The most frustrating is the binding issues that you note in your (2). I played around with sniffing and documented a bit here, but still need to follow up on that after the holidays.

I wonder if anyone is running blue switches bound to hue lights at a similar scale that is actually having success? From what I’m seeing in my linked thread above, the network flooding appears to be due to the large amount of devices trying to talk over each other with the Blue’s sending a whole lot of broadcast messages.

Also, @bgreet- I see your direct message about setting up a sniffer- I’ll try to get around to replying later today.

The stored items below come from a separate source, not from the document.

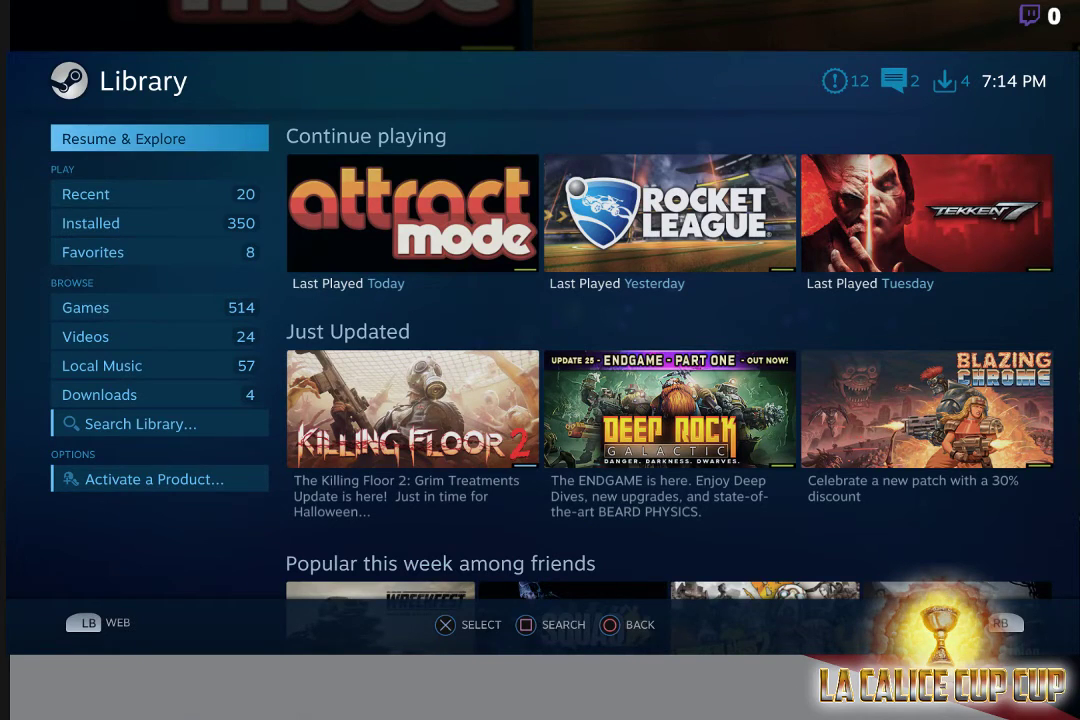
{"buttons": [], "left_stick": "center", "events": [[200, "left_stick", "right"], [300, "left_stick", "center"]]}
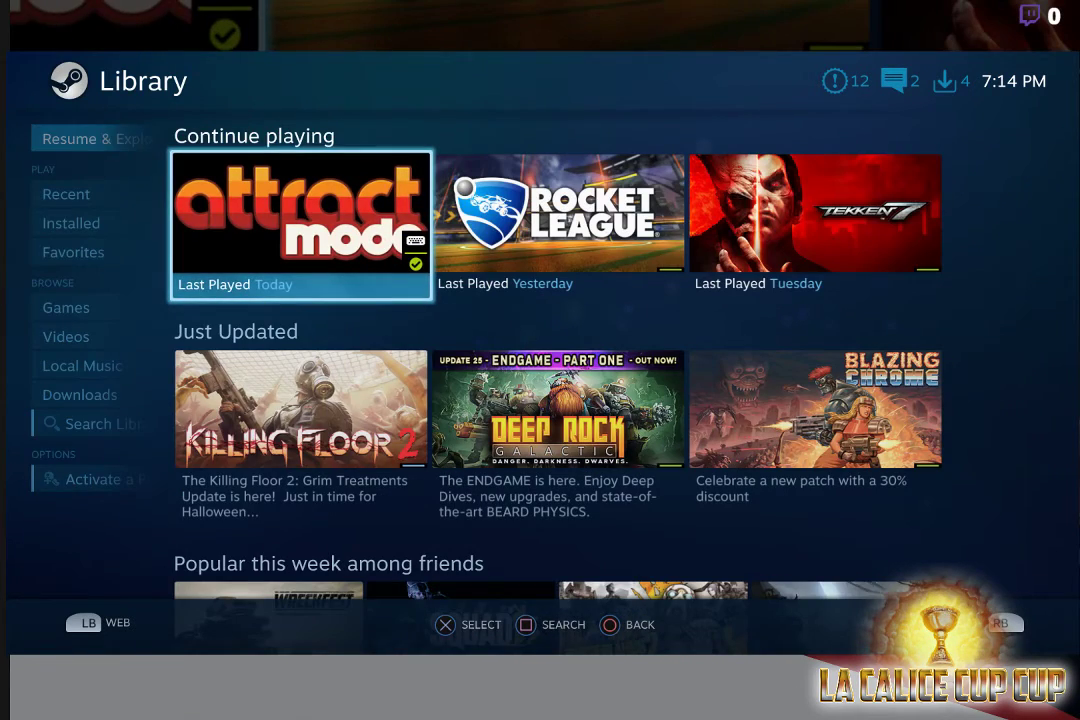
{"buttons": [], "left_stick": "center", "events": [[83, "CROSS", "down"], [133, "CROSS", "up"]]}
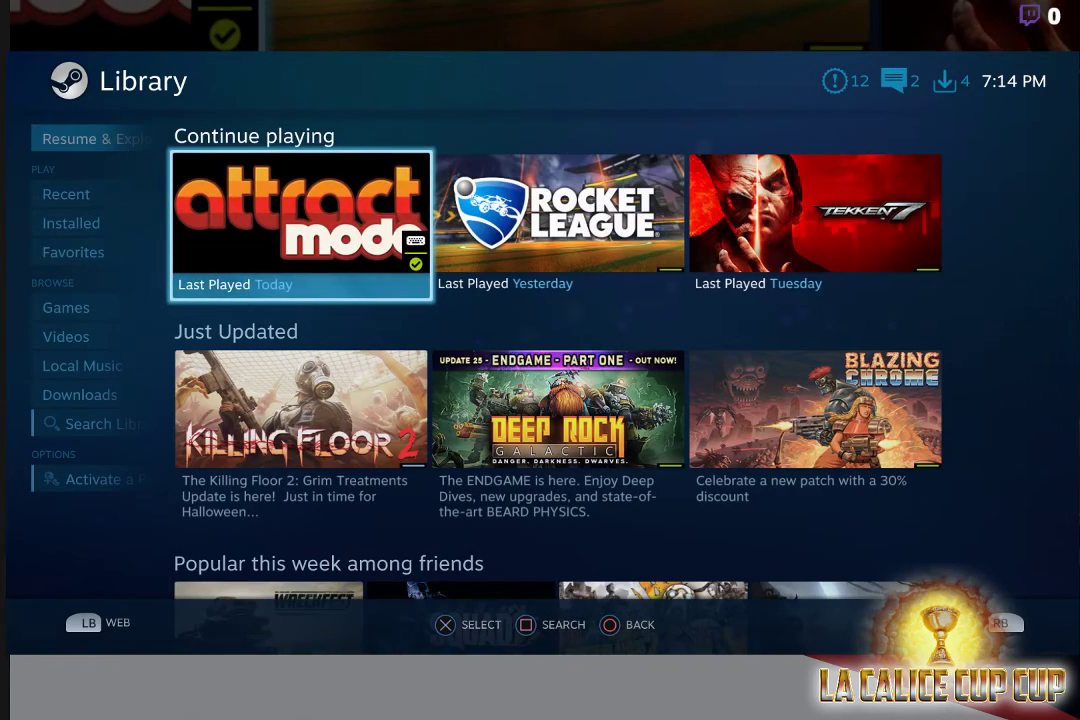
{"buttons": [], "left_stick": "center", "events": []}
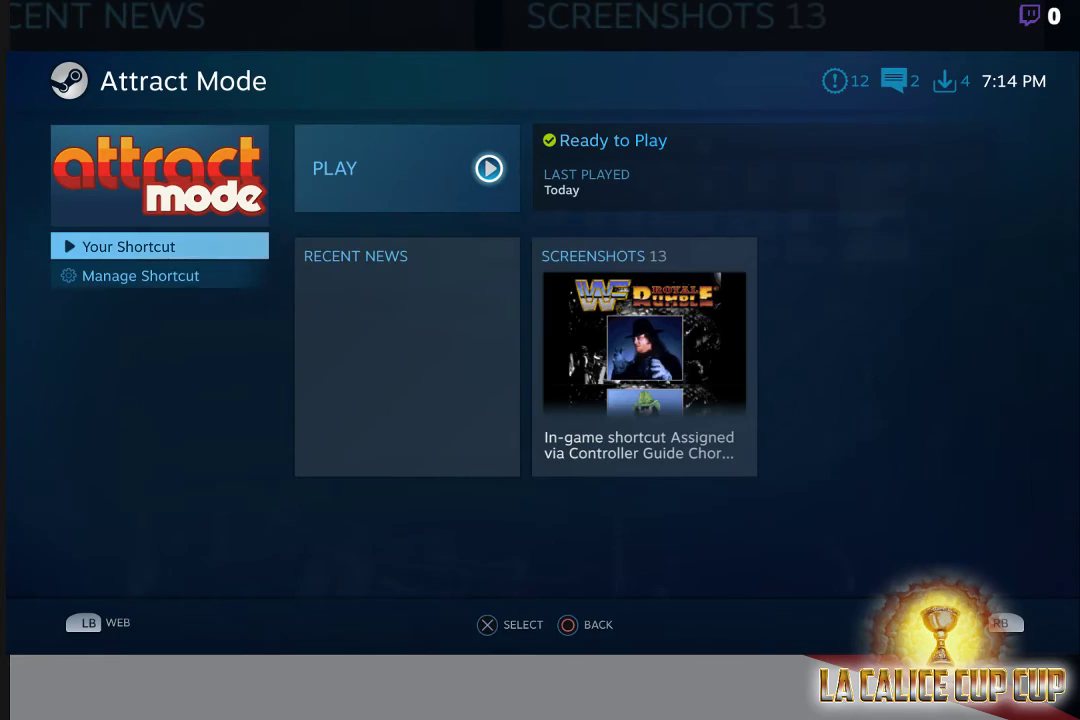
{"buttons": [], "left_stick": "center", "events": [[50, "left_stick", "right"], [217, "left_stick", "center"], [367, "CROSS", "down"], [433, "CROSS", "up"]]}
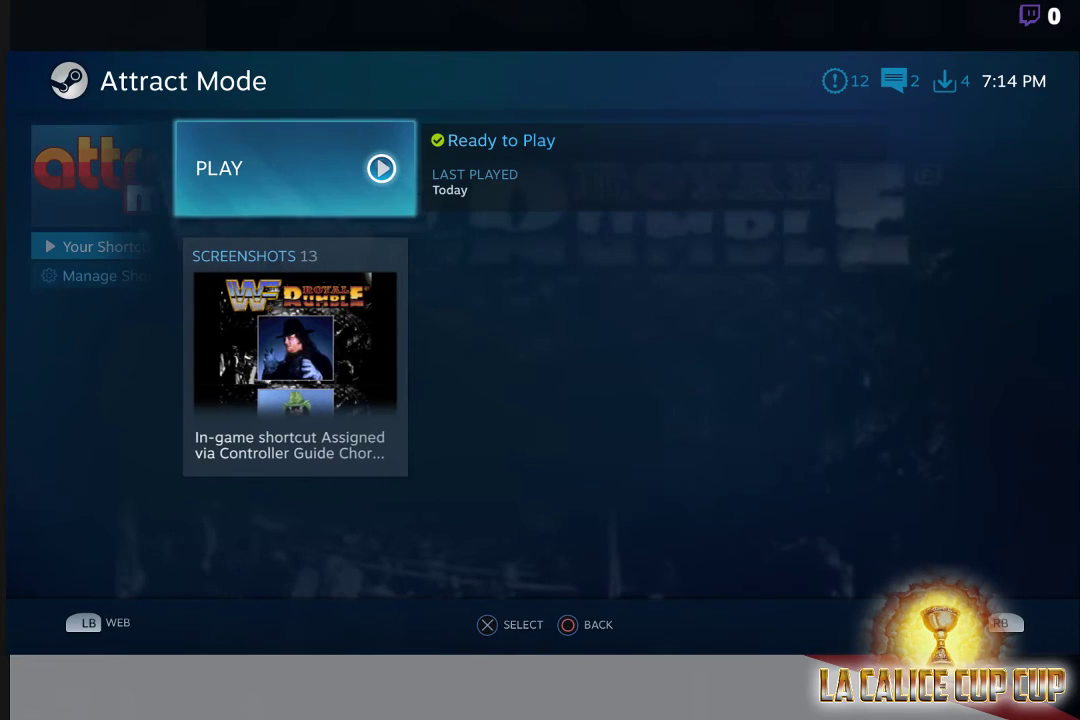
{"buttons": [], "left_stick": "center", "events": []}
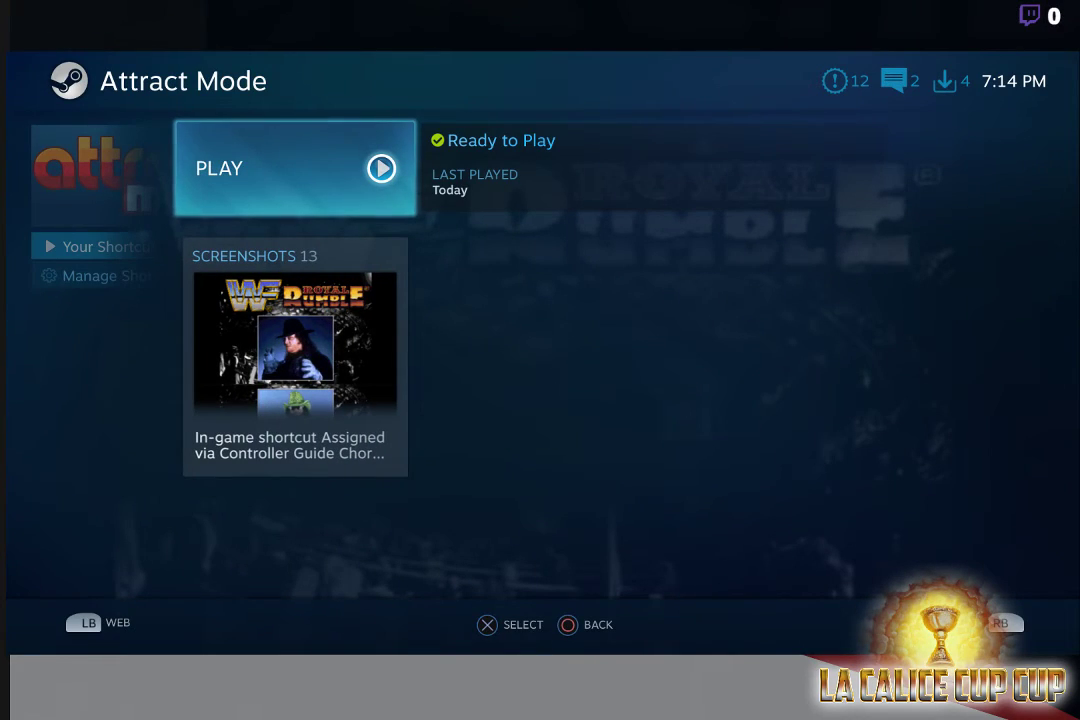
{"buttons": [], "left_stick": "center", "events": []}
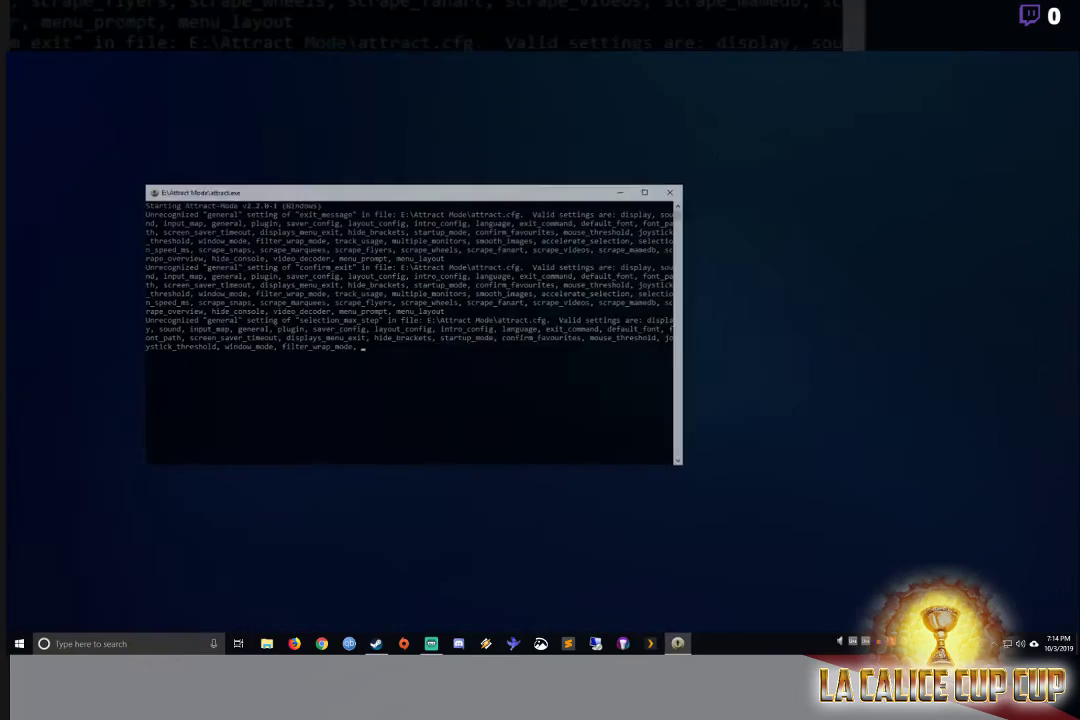
{"buttons": [], "left_stick": "center", "events": []}
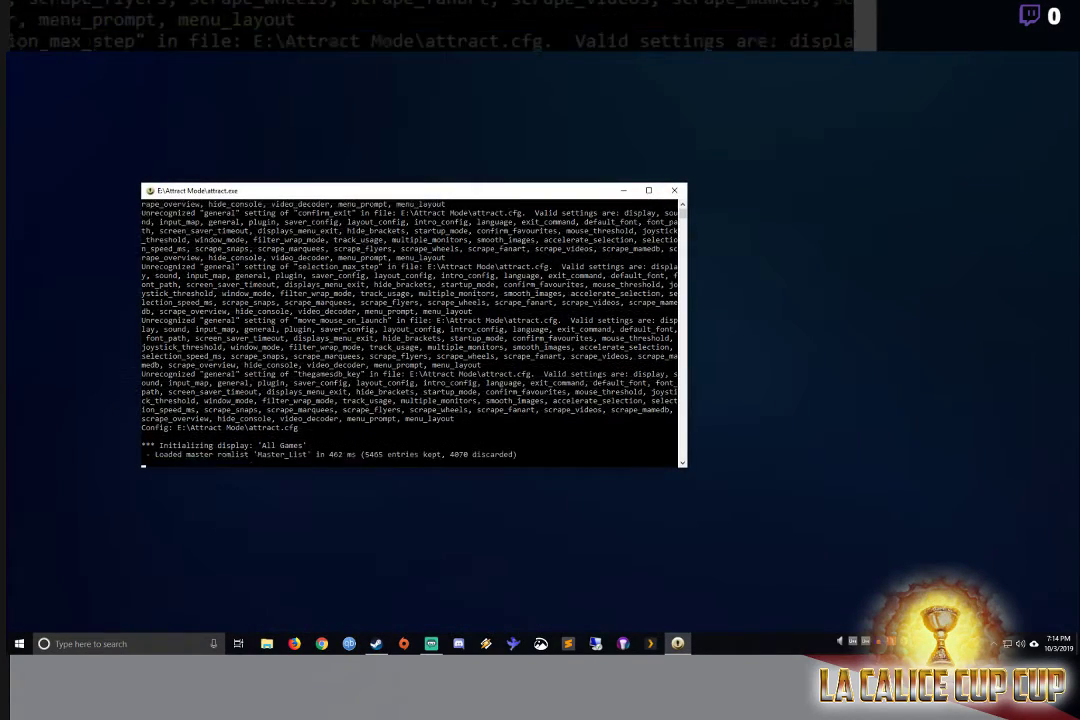
{"buttons": [], "left_stick": "center", "events": []}
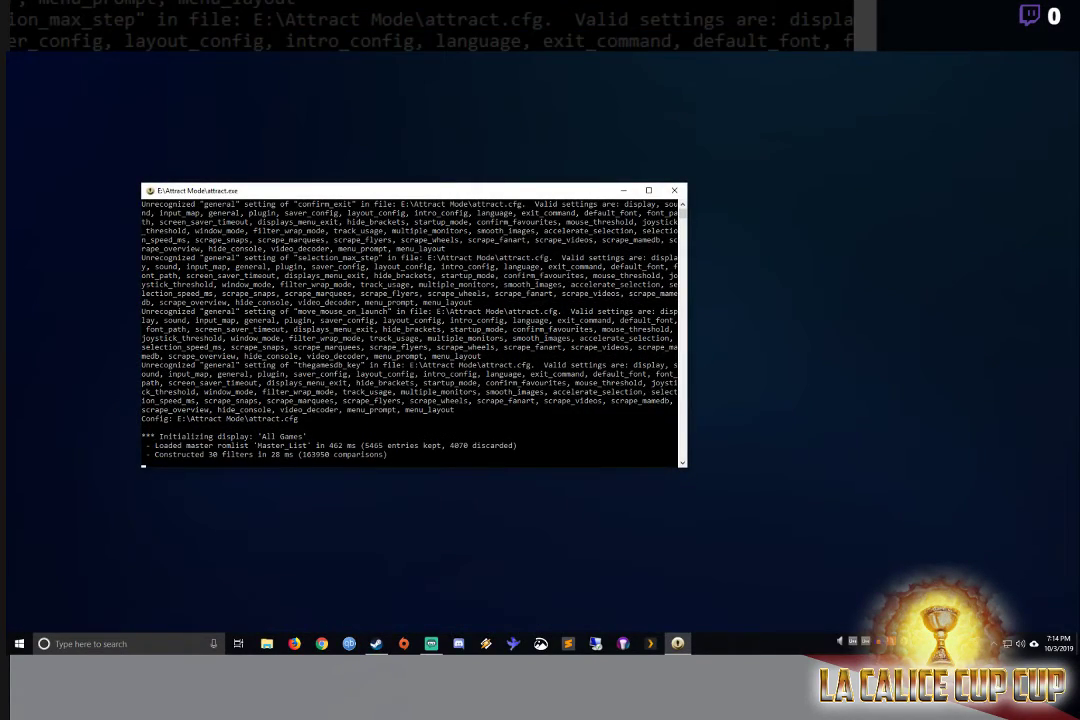
{"buttons": [], "left_stick": "center", "events": []}
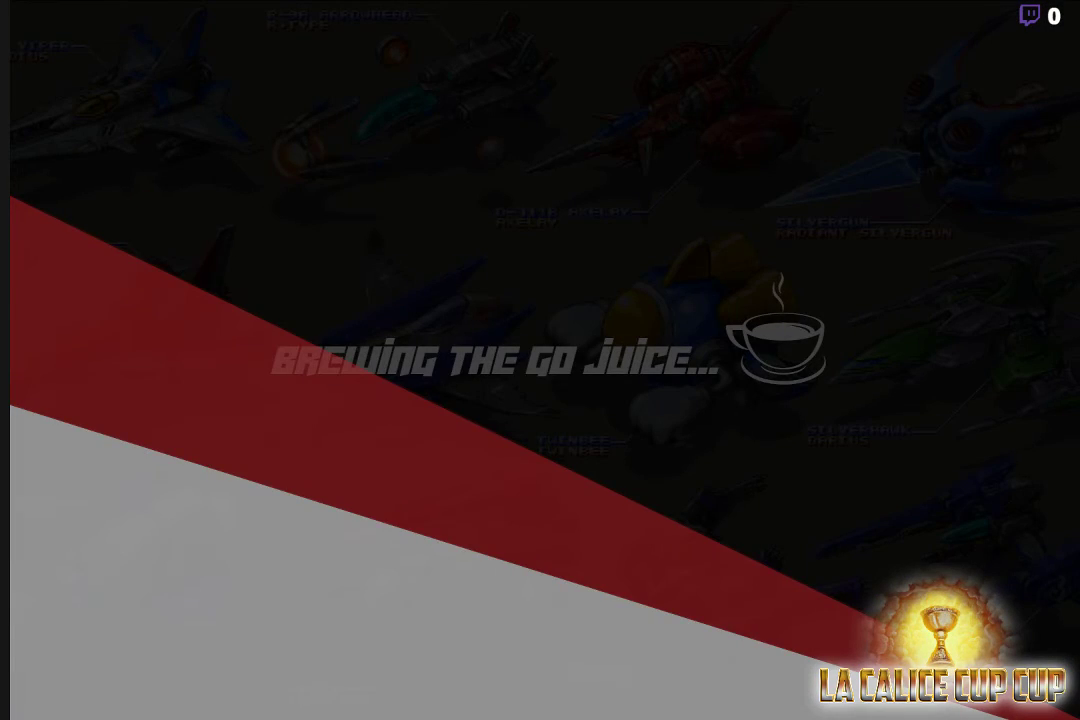
{"buttons": [], "left_stick": "center", "events": []}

edit: I only have about 30 blue switches, not 50… I don’t know why I wrote that at first :upside_down_face:

If you haven’t already, check out changing the interval reporting in z2m (see separate post on the topic regarding flooding). It changed the game with my network including binding. Let me know if that works. I did the same initially (ie splitting network, checking exposure reports to 0) but what made things work was changing the reporting interval. Good luck!

2 Likes

Hey @terrence.bentley – how many Hue do you have? I was able to get 13 bound to a single switch and had that running for a while on my test setup. Granted, I was using ZHA, but I did get it setup on Z2M at least long enough to make a tutorial video.

1 Like

@Eric_Inovelli I have 30 Hue on one network (with ~18 blue series controlling them) and 25 Hue on the other (w/ ~10 blue series).

The most I have bound on a single switch is a group of 6, but I haven’t noticed any correlation in my testing between the # bound to a single switch vs bind reliability. When it works, it works BEAUTIFULLY- immediate response. The broken behavior tends to happen when pressing multiple switches quickly right after each other e.g. the use case of turning off all of the basement lights from a 3 gang bank of switches one after another: I can pretty reliably get at least one of the 3 bindings to fail when doing this. I can also reliably get the binding to fail by quickly toggling a single switch on and off a few times within a few seconds.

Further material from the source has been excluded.